[PROBLEM TO SOLVE]: The answer must be the full listing, restated word for word.
[SUPPLIED DATA — start]
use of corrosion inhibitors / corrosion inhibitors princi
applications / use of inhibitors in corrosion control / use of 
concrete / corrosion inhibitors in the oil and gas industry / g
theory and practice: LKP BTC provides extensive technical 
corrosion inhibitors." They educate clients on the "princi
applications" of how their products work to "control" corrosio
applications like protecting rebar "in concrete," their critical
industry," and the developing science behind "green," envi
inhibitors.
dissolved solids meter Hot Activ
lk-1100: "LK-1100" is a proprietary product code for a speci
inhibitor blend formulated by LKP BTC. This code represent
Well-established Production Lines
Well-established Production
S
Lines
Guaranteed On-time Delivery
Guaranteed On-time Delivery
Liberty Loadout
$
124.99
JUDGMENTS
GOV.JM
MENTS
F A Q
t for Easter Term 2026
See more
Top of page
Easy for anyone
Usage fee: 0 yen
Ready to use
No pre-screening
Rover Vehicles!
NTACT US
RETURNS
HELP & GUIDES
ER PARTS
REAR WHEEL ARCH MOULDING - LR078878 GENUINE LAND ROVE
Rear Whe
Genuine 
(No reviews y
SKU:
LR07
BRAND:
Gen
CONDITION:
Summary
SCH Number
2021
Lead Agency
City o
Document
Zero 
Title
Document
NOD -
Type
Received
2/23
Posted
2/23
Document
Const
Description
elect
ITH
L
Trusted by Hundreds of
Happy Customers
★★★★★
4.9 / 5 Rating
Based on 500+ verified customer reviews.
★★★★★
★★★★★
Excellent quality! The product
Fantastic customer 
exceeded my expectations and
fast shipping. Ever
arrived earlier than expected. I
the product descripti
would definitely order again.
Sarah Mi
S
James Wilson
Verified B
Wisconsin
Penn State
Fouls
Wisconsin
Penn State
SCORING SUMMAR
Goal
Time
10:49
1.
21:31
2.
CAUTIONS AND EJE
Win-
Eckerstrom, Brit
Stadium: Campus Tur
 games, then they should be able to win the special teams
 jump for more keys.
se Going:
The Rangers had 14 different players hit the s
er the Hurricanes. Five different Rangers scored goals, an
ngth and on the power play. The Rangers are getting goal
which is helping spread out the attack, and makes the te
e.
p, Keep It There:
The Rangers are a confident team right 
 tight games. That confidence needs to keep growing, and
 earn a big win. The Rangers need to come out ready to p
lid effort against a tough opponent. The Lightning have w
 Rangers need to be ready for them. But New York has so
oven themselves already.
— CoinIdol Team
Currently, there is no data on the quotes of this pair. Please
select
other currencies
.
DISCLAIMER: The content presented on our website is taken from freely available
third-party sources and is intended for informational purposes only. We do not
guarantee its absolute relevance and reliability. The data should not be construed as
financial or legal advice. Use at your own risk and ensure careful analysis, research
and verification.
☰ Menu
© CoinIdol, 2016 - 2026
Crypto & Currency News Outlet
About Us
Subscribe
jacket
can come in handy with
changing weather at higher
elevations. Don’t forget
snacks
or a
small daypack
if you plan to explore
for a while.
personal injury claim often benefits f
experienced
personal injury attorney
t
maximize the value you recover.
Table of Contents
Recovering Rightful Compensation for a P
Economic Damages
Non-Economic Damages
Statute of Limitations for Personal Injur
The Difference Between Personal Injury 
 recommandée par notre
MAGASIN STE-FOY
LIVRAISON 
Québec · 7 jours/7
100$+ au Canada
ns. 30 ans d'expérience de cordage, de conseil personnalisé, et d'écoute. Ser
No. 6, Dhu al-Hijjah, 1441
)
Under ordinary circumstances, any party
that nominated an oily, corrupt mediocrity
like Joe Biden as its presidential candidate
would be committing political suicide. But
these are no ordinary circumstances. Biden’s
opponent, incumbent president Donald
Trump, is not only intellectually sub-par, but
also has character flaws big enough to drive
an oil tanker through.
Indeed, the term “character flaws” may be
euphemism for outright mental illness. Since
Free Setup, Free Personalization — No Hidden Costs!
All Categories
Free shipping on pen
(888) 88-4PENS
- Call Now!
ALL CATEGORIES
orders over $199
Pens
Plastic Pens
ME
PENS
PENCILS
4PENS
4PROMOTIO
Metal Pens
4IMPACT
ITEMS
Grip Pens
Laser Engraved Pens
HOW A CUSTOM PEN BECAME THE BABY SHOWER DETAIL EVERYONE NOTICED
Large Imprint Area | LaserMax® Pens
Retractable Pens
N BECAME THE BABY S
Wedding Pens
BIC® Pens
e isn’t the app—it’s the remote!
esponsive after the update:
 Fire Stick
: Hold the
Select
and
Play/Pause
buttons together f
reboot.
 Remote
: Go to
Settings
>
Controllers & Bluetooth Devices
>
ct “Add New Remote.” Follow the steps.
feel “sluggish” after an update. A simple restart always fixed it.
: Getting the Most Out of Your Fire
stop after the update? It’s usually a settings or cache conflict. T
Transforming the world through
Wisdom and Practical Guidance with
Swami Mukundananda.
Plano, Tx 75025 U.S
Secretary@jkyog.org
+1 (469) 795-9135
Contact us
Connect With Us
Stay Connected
[SUPPLIED DATA — finish]
[THE ANSWER]:
use of corrosion inhibitors / corrosion inhibitors princi
applications / use of inhibitors in corrosion control / use of 
concrete / corrosion inhibitors in the oil and gas industry / g
theory and practice: LKP BTC provides extensive technical 
corrosion inhibitors." They educate clients on the "princi
applications" of how their products work to "control" corrosio
applications like protecting rebar "in concrete," their critical
industry," and the developing science behind "green," envi
inhibitors.
dissolved solids meter Hot Activ
lk-1100: "LK-1100" is a proprietary product code for a speci
inhibitor blend formulated by LKP BTC. This code represent
Well-established Production Lines
Well-established Production
S
Lines
Guaranteed On-time Delivery
Guaranteed On-time Delivery
Liberty Loadout
$
124.99
JUDGMENTS
GOV.JM
MENTS
F A Q
t for Easter Term 2026
See more
Top of page
Easy for anyone
Usage fee: 0 yen
Ready to use
No pre-screening
Rover Vehicles!
NTACT US
RETURNS
HELP & GUIDES
ER PARTS
REAR WHEEL ARCH MOULDING - LR078878 GENUINE LAND ROVE
Rear Whe
Genuine 
(No reviews y
SKU:
LR07
BRAND:
Gen
CONDITION:
Summary
SCH Number
2021
Lead Agency
City o
Document
Zero 
Title
Document
NOD -
Type
Received
2/23
Posted
2/23
Document
Const
Description
elect
ITH
L
Trusted by Hundreds of
Happy Customers
★★★★★
4.9 / 5 Rating
Based on 500+ verified customer reviews.
★★★★★
★★★★★
Excellent quality! The product
Fantastic customer 
exceeded my expectations and
fast shipping. Ever
arrived earlier than expected. I
the product descripti
would definitely order again.
Sarah Mi
S
James Wilson
Verified B
Wisconsin
Penn State
Fouls
Wisconsin
Penn State
SCORING SUMMAR
Goal
Time
10:49
1.
21:31
2.
CAUTIONS AND EJE
Win-
Eckerstrom, Brit
Stadium: Campus Tur
 games, then they should be able to win the special teams
 jump for more keys.
se Going:
The Rangers had 14 different players hit the s
er the Hurricanes. Five different Rangers scored goals, an
ngth and on the power play. The Rangers are getting goal
which is helping spread out the attack, and makes the te
e.
p, Keep It There:
The Rangers are a confident team right 
 tight games. That confidence needs to keep growing, and
 earn a big win. The Rangers need to come out ready to p
lid effort against a tough opponent. The Lightning have w
 Rangers need to be ready for them. But New York has so
oven themselves already.
— CoinIdol Team
Currently, there is no data on the quotes of this pair. Please
select
other currencies
.
DISCLAIMER: The content presented on our website is taken from freely available
third-party sources and is intended for informational purposes only. We do not
guarantee its absolute relevance and reliability. The data should not be construed as
financial or legal advice. Use at your own risk and ensure careful analysis, research
and verification.
☰ Menu
© CoinIdol, 2016 - 2026
Crypto & Currency News Outlet
About Us
Subscribe
jacket
can come in handy with
changing weather at higher
elevations. Don’t forget
snacks
or a
small daypack
if you plan to explore
for a while.
personal injury claim often benefits f
experienced
personal injury attorney
t
maximize the value you recover.
Table of Contents
Recovering Rightful Compensation for a P
Economic Damages
Non-Economic Damages
Statute of Limitations for Personal Injur
The Difference Between Personal Injury 
 recommandée par notre
MAGASIN STE-FOY
LIVRAISON 
Québec · 7 jours/7
100$+ au Canada
ns. 30 ans d'expérience de cordage, de conseil personnalisé, et d'écoute. Ser
No. 6, Dhu al-Hijjah, 1441
)
Under ordinary circumstances, any party
that nominated an oily, corrupt mediocrity
like Joe Biden as its presidential candidate
would be committing political suicide. But
these are no ordinary circumstances. Biden’s
opponent, incumbent president Donald
Trump, is not only intellectually sub-par, but
also has character flaws big enough to drive
an oil tanker through.
Indeed, the term “character flaws” may be
euphemism for outright mental illness. Since
Free Setup, Free Personalization — No Hidden Costs!
All Categories
Free shipping on pen
(888) 88-4PENS
- Call Now!
ALL CATEGORIES
orders over $199
Pens
Plastic Pens
ME
PENS
PENCILS
4PENS
4PROMOTIO
Metal Pens
4IMPACT
ITEMS
Grip Pens
Laser Engraved Pens
HOW A CUSTOM PEN BECAME THE BABY SHOWER DETAIL EVERYONE NOTICED
Large Imprint Area | LaserMax® Pens
Retractable Pens
N BECAME THE BABY S
Wedding Pens
BIC® Pens
e isn’t the app—it’s the remote!
esponsive after the update:
 Fire Stick
: Hold the
Select
and
Play/Pause
buttons together f
reboot.
 Remote
: Go to
Settings
>
Controllers & Bluetooth Devices
>
ct “Add New Remote.” Follow the steps.
feel “sluggish” after an update. A simple restart always fixed it.
: Getting the Most Out of Your Fire
stop after the update? It’s usually a settings or cache conflict. T
Transforming the world through
Wisdom and Practical Guidance with
Swami Mukundananda.
Plano, Tx 75025 U.S
Secretary@jkyog.org
+1 (469) 795-9135
Contact us
Connect With Us
Stay Connected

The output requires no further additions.